─── Data provided

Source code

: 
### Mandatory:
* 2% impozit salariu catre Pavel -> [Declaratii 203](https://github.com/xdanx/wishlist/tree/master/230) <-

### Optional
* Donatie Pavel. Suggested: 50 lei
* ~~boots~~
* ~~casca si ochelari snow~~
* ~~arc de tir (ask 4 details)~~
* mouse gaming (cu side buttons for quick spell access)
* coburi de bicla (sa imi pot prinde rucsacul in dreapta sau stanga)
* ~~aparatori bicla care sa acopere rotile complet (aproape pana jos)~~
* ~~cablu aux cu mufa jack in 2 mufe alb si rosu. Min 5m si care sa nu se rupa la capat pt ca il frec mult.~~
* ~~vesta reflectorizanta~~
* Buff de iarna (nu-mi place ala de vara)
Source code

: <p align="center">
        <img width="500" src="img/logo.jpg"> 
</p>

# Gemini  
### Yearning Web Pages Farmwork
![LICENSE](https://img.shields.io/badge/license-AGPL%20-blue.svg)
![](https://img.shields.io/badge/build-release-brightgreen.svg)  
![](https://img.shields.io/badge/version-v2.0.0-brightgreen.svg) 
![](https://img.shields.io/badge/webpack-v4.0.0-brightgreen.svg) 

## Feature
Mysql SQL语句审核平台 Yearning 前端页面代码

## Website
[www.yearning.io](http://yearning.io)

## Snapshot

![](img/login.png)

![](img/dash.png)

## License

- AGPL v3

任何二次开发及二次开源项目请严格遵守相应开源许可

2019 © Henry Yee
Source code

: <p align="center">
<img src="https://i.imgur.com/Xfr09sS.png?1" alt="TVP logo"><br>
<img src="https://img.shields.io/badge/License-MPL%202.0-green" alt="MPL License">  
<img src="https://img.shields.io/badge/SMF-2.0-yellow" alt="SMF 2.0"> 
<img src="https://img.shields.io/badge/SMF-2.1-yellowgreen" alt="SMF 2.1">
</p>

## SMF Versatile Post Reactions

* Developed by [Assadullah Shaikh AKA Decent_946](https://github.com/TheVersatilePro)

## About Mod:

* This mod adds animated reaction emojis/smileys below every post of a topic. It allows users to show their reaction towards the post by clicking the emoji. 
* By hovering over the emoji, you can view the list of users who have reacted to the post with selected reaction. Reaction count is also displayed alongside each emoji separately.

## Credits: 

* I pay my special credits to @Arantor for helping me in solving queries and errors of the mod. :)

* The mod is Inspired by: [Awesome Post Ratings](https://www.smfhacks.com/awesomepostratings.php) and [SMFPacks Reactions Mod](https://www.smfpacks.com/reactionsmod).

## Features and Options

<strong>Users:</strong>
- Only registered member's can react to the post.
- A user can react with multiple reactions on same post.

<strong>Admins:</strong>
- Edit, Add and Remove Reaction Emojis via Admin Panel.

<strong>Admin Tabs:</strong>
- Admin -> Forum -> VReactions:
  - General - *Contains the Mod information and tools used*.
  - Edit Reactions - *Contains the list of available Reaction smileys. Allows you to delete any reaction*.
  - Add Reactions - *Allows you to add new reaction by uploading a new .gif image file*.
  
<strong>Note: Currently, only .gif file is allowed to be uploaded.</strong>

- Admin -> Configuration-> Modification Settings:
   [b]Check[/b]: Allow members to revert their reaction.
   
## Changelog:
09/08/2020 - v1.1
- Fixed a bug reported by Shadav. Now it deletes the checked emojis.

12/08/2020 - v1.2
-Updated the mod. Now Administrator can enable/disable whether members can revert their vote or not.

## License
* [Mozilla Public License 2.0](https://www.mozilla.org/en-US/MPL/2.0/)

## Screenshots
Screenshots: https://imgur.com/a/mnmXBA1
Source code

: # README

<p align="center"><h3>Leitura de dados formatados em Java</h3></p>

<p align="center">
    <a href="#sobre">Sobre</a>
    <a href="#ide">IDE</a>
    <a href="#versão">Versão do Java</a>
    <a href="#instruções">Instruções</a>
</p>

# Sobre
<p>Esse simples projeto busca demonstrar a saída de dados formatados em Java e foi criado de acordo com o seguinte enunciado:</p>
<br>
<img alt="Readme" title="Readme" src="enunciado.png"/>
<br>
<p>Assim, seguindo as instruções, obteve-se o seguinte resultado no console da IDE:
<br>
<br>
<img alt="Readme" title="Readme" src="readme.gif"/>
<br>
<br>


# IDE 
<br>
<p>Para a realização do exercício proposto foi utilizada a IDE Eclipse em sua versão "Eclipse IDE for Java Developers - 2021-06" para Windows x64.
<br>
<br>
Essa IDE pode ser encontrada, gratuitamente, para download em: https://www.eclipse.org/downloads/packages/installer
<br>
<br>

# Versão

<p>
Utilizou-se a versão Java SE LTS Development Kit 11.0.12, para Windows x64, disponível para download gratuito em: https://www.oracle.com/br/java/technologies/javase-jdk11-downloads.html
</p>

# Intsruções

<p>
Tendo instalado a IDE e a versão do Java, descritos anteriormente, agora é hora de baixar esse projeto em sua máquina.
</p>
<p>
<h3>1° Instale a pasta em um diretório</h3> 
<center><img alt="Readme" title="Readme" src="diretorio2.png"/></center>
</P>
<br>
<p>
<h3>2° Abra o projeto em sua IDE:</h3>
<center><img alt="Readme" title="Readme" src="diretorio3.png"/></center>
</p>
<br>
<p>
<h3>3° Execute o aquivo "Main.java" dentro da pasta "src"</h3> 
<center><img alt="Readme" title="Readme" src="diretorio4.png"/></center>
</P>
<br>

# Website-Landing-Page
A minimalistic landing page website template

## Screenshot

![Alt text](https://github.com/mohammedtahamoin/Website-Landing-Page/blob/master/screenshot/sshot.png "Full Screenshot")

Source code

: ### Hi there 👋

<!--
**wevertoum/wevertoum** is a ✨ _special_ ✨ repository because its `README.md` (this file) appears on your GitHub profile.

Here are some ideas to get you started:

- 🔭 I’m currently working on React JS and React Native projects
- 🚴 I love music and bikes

──────

• _What you need to do_: Go through the records above and retype each one exactly.

• _Exercise result_:
Source code

: 
### Mandatory:
* 2% impozit salariu catre Pavel -> [Declaratii 203](https://github.com/xdanx/wishlist/tree/master/230) <-

### Optional
* Donatie Pavel. Suggested: 50 lei
* ~~boots~~
* ~~casca si ochelari snow~~
* ~~arc de tir (ask 4 details)~~
* mouse gaming (cu side buttons for quick spell access)
* coburi de bicla (sa imi pot prinde rucsacul in dreapta sau stanga)
* ~~aparatori bicla care sa acopere rotile complet (aproape pana jos)~~
* ~~cablu aux cu mufa jack in 2 mufe alb si rosu. Min 5m si care sa nu se rupa la capat pt ca il frec mult.~~
* ~~vesta reflectorizanta~~
* Buff de iarna (nu-mi place ala de vara)
Source code

: <p align="center">
        <img width="500" src="img/logo.jpg"> 
</p>

# Gemini  
### Yearning Web Pages Farmwork
![LICENSE](https://img.shields.io/badge/license-AGPL%20-blue.svg)
![](https://img.shields.io/badge/build-release-brightgreen.svg)  
![](https://img.shields.io/badge/version-v2.0.0-brightgreen.svg) 
![](https://img.shields.io/badge/webpack-v4.0.0-brightgreen.svg) 

## Feature
Mysql SQL语句审核平台 Yearning 前端页面代码

## Website
[www.yearning.io](http://yearning.io)

## Snapshot

![](img/login.png)

![](img/dash.png)

## License

- AGPL v3

任何二次开发及二次开源项目请严格遵守相应开源许可

2019 © Henry Yee
Source code

: <p align="center">
<img src="https://i.imgur.com/Xfr09sS.png?1" alt="TVP logo"><br>
<img src="https://img.shields.io/badge/License-MPL%202.0-green" alt="MPL License">  
<img src="https://img.shields.io/badge/SMF-2.0-yellow" alt="SMF 2.0"> 
<img src="https://img.shields.io/badge/SMF-2.1-yellowgreen" alt="SMF 2.1">
</p>

## SMF Versatile Post Reactions

* Developed by [Assadullah Shaikh AKA Decent_946](https://github.com/TheVersatilePro)

## About Mod:

* This mod adds animated reaction emojis/smileys below every post of a topic. It allows users to show their reaction towards the post by clicking the emoji. 
* By hovering over the emoji, you can view the list of users who have reacted to the post with selected reaction. Reaction count is also displayed alongside each emoji separately.

## Credits: 

* I pay my special credits to @Arantor for helping me in solving queries and errors of the mod. :)

* The mod is Inspired by: [Awesome Post Ratings](https://www.smfhacks.com/awesomepostratings.php) and [SMFPacks Reactions Mod](https://www.smfpacks.com/reactionsmod).

## Features and Options

<strong>Users:</strong>
- Only registered member's can react to the post.
- A user can react with multiple reactions on same post.

<strong>Admins:</strong>
- Edit, Add and Remove Reaction Emojis via Admin Panel.

<strong>Admin Tabs:</strong>
- Admin -> Forum -> VReactions:
  - General - *Contains the Mod information and tools used*.
  - Edit Reactions - *Contains the list of available Reaction smileys. Allows you to delete any reaction*.
  - Add Reactions - *Allows you to add new reaction by uploading a new .gif image file*.
  
<strong>Note: Currently, only .gif file is allowed to be uploaded.</strong>

- Admin -> Configuration-> Modification Settings:
   [b]Check[/b]: Allow members to revert their reaction.
   
## Changelog:
09/08/2020 - v1.1
- Fixed a bug reported by Shadav. Now it deletes the checked emojis.

12/08/2020 - v1.2
-Updated the mod. Now Administrator can enable/disable whether members can revert their vote or not.

## License
* [Mozilla Public License 2.0](https://www.mozilla.org/en-US/MPL/2.0/)

## Screenshots
Screenshots: https://imgur.com/a/mnmXBA1
Source code

: # README

<p align="center"><h3>Leitura de dados formatados em Java</h3></p>

<p align="center">
    <a href="#sobre">Sobre</a>
    <a href="#ide">IDE</a>
    <a href="#versão">Versão do Java</a>
    <a href="#instruções">Instruções</a>
</p>

# Sobre
<p>Esse simples projeto busca demonstrar a saída de dados formatados em Java e foi criado de acordo com o seguinte enunciado:</p>
<br>
<img alt="Readme" title="Readme" src="enunciado.png"/>
<br>
<p>Assim, seguindo as instruções, obteve-se o seguinte resultado no console da IDE:
<br>
<br>
<img alt="Readme" title="Readme" src="readme.gif"/>
<br>
<br>


# IDE 
<br>
<p>Para a realização do exercício proposto foi utilizada a IDE Eclipse em sua versão "Eclipse IDE for Java Developers - 2021-06" para Windows x64.
<br>
<br>
Essa IDE pode ser encontrada, gratuitamente, para download em: https://www.eclipse.org/downloads/packages/installer
<br>
<br>

# Versão

<p>
Utilizou-se a versão Java SE LTS Development Kit 11.0.12, para Windows x64, disponível para download gratuito em: https://www.oracle.com/br/java/technologies/javase-jdk11-downloads.html
</p>

# Intsruções

<p>
Tendo instalado a IDE e a versão do Java, descritos anteriormente, agora é hora de baixar esse projeto em sua máquina.
</p>
<p>
<h3>1° Instale a pasta em um diretório</h3> 
<center><img alt="Readme" title="Readme" src="diretorio2.png"/></center>
</P>
<br>
<p>
<h3>2° Abra o projeto em sua IDE:</h3>
<center><img alt="Readme" title="Readme" src="diretorio3.png"/></center>
</p>
<br>
<p>
<h3>3° Execute o aquivo "Main.java" dentro da pasta "src"</h3> 
<center><img alt="Readme" title="Readme" src="diretorio4.png"/></center>
</P>
<br>

# Website-Landing-Page
A minimalistic landing page website template

## Screenshot

![Alt text](https://github.com/mohammedtahamoin/Website-Landing-Page/blob/master/screenshot/sshot.png "Full Screenshot")

Source code

: ### Hi there 👋

<!--
**wevertoum/wevertoum** is a ✨ _special_ ✨ repository because its `README.md` (this file) appears on your GitHub profile.

Here are some ideas to get you started:

- 🔭 I’m currently working on React JS and React Native projects
- 🚴 I love music and bikes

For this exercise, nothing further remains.